======== MATERIAL FOR THIS TASK ========
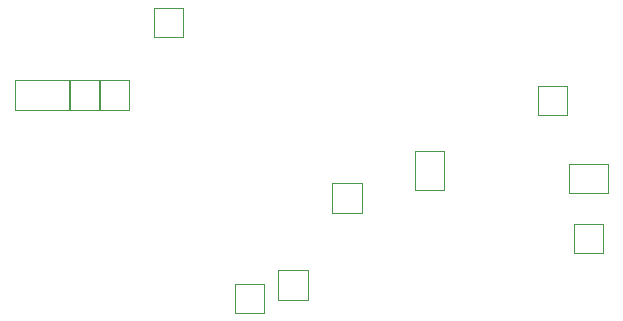
<source format=gbr>
G04 #@! TF.GenerationSoftware,KiCad,Pcbnew,9.0.0*
G04 #@! TF.CreationDate,2025-03-02T20:38:03-08:00*
G04 #@! TF.ProjectId,SuperPower-uC-KiCad,53757065-7250-46f7-9765-722d75432d4b,rev?*
G04 #@! TF.SameCoordinates,Original*
G04 #@! TF.FileFunction,Other,User*
%FSLAX46Y46*%
G04 Gerber Fmt 4.6, Leading zero omitted, Abs format (unit mm)*
G04 Created by KiCad (PCBNEW 9.0.0) date 2025-03-02 20:38:03*
%MOMM*%
%LPD*%
G01*
G04 APERTURE LIST*
%ADD10C,0.050000*%
G04 APERTURE END LIST*
D10*
X131356000Y-114796000D02*
X133856000Y-114796000D01*
X131356000Y-114796000D02*
X131356000Y-112296000D01*
X133856000Y-112296000D02*
X133856000Y-114796000D01*
X133856000Y-112296000D02*
X131356000Y-112296000D01*
X123083000Y-123297000D02*
X125583000Y-123297000D01*
X123083000Y-123297000D02*
X123083000Y-120797000D01*
X125583000Y-120797000D02*
X125583000Y-123297000D01*
X125583000Y-120797000D02*
X123083000Y-120797000D01*
X154285000Y-115717000D02*
X151785000Y-115717000D01*
X154285000Y-115717000D02*
X154285000Y-118217000D01*
X151785000Y-118217000D02*
X151785000Y-115717000D01*
X151785000Y-118217000D02*
X154285000Y-118217000D01*
X151237000Y-104033000D02*
X148737000Y-104033000D01*
X151237000Y-104033000D02*
X151237000Y-106533000D01*
X148737000Y-106533000D02*
X148737000Y-104033000D01*
X148737000Y-106533000D02*
X151237000Y-106533000D01*
X114153000Y-103588500D02*
X111653000Y-103588500D01*
X114153000Y-103588500D02*
X114153000Y-106088500D01*
X111653000Y-106088500D02*
X111653000Y-103588500D01*
X111653000Y-106088500D02*
X114153000Y-106088500D01*
X111613000Y-103588500D02*
X109113000Y-103588500D01*
X111613000Y-103588500D02*
X111613000Y-106088500D01*
X109113000Y-106088500D02*
X109113000Y-103588500D01*
X109113000Y-106088500D02*
X111613000Y-106088500D01*
X129266000Y-119654000D02*
X126766000Y-119654000D01*
X129266000Y-119654000D02*
X129266000Y-122154000D01*
X126766000Y-122154000D02*
X126766000Y-119654000D01*
X126766000Y-122154000D02*
X129266000Y-122154000D01*
X118725000Y-97429000D02*
X116225000Y-97429000D01*
X118725000Y-97429000D02*
X118725000Y-99929000D01*
X116225000Y-99929000D02*
X116225000Y-97429000D01*
X116225000Y-99929000D02*
X118725000Y-99929000D01*
X140823000Y-112917000D02*
X140823000Y-109617000D01*
X140823000Y-112917000D02*
X138323000Y-112917000D01*
X138323000Y-109617000D02*
X140823000Y-109617000D01*
X138323000Y-109617000D02*
X138323000Y-112917000D01*
X151400000Y-113137000D02*
X154700000Y-113137000D01*
X151400000Y-113137000D02*
X151400000Y-110637000D01*
X154700000Y-110637000D02*
X154700000Y-113137000D01*
X154700000Y-110637000D02*
X151400000Y-110637000D01*
X104507000Y-106088500D02*
X109107000Y-106088500D01*
X104507000Y-106088500D02*
X104507000Y-103588500D01*
X109107000Y-103588500D02*
X109107000Y-106088500D01*
X109107000Y-103588500D02*
X104507000Y-103588500D01*
M02*

</source>
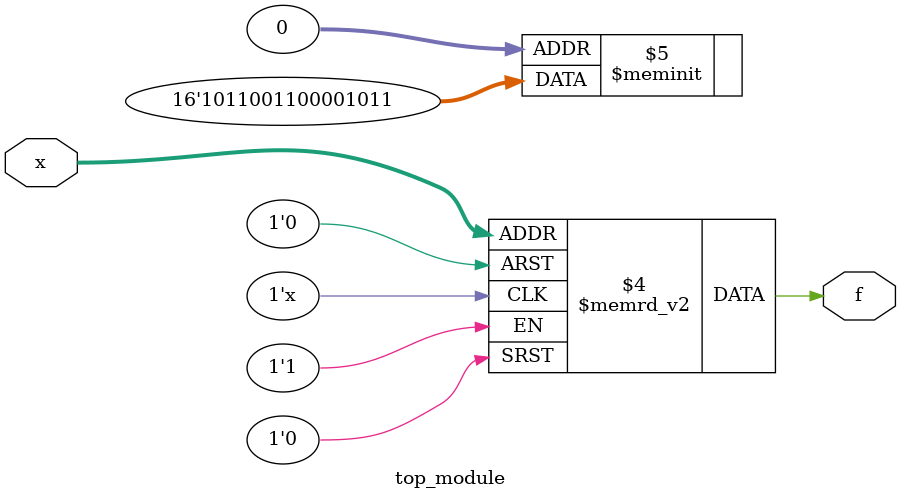
<source format=sv>
module top_module (
    input [4:1] x,
    output logic f
);

always_comb begin
    case ({x[4], x[3], x[2], x[1]})
        4'b0000: f = 1'b1;
        4'b0001: f = 1'b1;
        4'b0010: f = 1'b0;
        4'b0011: f = 1'b1;
        4'b0100: f = 1'b0;
        4'b0101: f = 1'b0;
        4'b0110: f = 1'b0;
        4'b0111: f = 1'b0;
        4'b1000: f = 1'b1;
        4'b1001: f = 1'b1;
        4'b1010: f = 1'b0;
        4'b1011: f = 1'b0;
        4'b1100: f = 1'b1;
        4'b1101: f = 1'b1;
        4'b1110: f = 1'b0;
        4'b1111: f = 1'b1;
    endcase
end

endmodule

</source>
========
● TASK REQUIREMENTS
Each entry above should be printed again word for word, with any picture dropped.

● TASK RESULT
<source format=gbr>
G04 #@! TF.GenerationSoftware,KiCad,Pcbnew,9.0.0*
G04 #@! TF.CreationDate,2025-03-02T20:38:03-08:00*
G04 #@! TF.ProjectId,SuperPower-uC-KiCad,53757065-7250-46f7-9765-722d75432d4b,rev?*
G04 #@! TF.SameCoordinates,Original*
G04 #@! TF.FileFunction,Other,User*
%FSLAX46Y46*%
G04 Gerber Fmt 4.6, Leading zero omitted, Abs format (unit mm)*
G04 Created by KiCad (PCBNEW 9.0.0) date 2025-03-02 20:38:03*
%MOMM*%
%LPD*%
G01*
G04 APERTURE LIST*
%ADD10C,0.050000*%
G04 APERTURE END LIST*
D10*
X131356000Y-114796000D02*
X133856000Y-114796000D01*
X131356000Y-114796000D02*
X131356000Y-112296000D01*
X133856000Y-112296000D02*
X133856000Y-114796000D01*
X133856000Y-112296000D02*
X131356000Y-112296000D01*
X123083000Y-123297000D02*
X125583000Y-123297000D01*
X123083000Y-123297000D02*
X123083000Y-120797000D01*
X125583000Y-120797000D02*
X125583000Y-123297000D01*
X125583000Y-120797000D02*
X123083000Y-120797000D01*
X154285000Y-115717000D02*
X151785000Y-115717000D01*
X154285000Y-115717000D02*
X154285000Y-118217000D01*
X151785000Y-118217000D02*
X151785000Y-115717000D01*
X151785000Y-118217000D02*
X154285000Y-118217000D01*
X151237000Y-104033000D02*
X148737000Y-104033000D01*
X151237000Y-104033000D02*
X151237000Y-106533000D01*
X148737000Y-106533000D02*
X148737000Y-104033000D01*
X148737000Y-106533000D02*
X151237000Y-106533000D01*
X114153000Y-103588500D02*
X111653000Y-103588500D01*
X114153000Y-103588500D02*
X114153000Y-106088500D01*
X111653000Y-106088500D02*
X111653000Y-103588500D01*
X111653000Y-106088500D02*
X114153000Y-106088500D01*
X111613000Y-103588500D02*
X109113000Y-103588500D01*
X111613000Y-103588500D02*
X111613000Y-106088500D01*
X109113000Y-106088500D02*
X109113000Y-103588500D01*
X109113000Y-106088500D02*
X111613000Y-106088500D01*
X129266000Y-119654000D02*
X126766000Y-119654000D01*
X129266000Y-119654000D02*
X129266000Y-122154000D01*
X126766000Y-122154000D02*
X126766000Y-119654000D01*
X126766000Y-122154000D02*
X129266000Y-122154000D01*
X118725000Y-97429000D02*
X116225000Y-97429000D01*
X118725000Y-97429000D02*
X118725000Y-99929000D01*
X116225000Y-99929000D02*
X116225000Y-97429000D01*
X116225000Y-99929000D02*
X118725000Y-99929000D01*
X140823000Y-112917000D02*
X140823000Y-109617000D01*
X140823000Y-112917000D02*
X138323000Y-112917000D01*
X138323000Y-109617000D02*
X140823000Y-109617000D01*
X138323000Y-109617000D02*
X138323000Y-112917000D01*
X151400000Y-113137000D02*
X154700000Y-113137000D01*
X151400000Y-113137000D02*
X151400000Y-110637000D01*
X154700000Y-110637000D02*
X154700000Y-113137000D01*
X154700000Y-110637000D02*
X151400000Y-110637000D01*
X104507000Y-106088500D02*
X109107000Y-106088500D01*
X104507000Y-106088500D02*
X104507000Y-103588500D01*
X109107000Y-103588500D02*
X109107000Y-106088500D01*
X109107000Y-103588500D02*
X104507000Y-103588500D01*
M02*

</source>
<source format=sv>
module top_module (
    input [4:1] x,
    output logic f
);

always_comb begin
    case ({x[4], x[3], x[2], x[1]})
        4'b0000: f = 1'b1;
        4'b0001: f = 1'b1;
        4'b0010: f = 1'b0;
        4'b0011: f = 1'b1;
        4'b0100: f = 1'b0;
        4'b0101: f = 1'b0;
        4'b0110: f = 1'b0;
        4'b0111: f = 1'b0;
        4'b1000: f = 1'b1;
        4'b1001: f = 1'b1;
        4'b1010: f = 1'b0;
        4'b1011: f = 1'b0;
        4'b1100: f = 1'b1;
        4'b1101: f = 1'b1;
        4'b1110: f = 1'b0;
        4'b1111: f = 1'b1;
    endcase
end

endmodule

</source>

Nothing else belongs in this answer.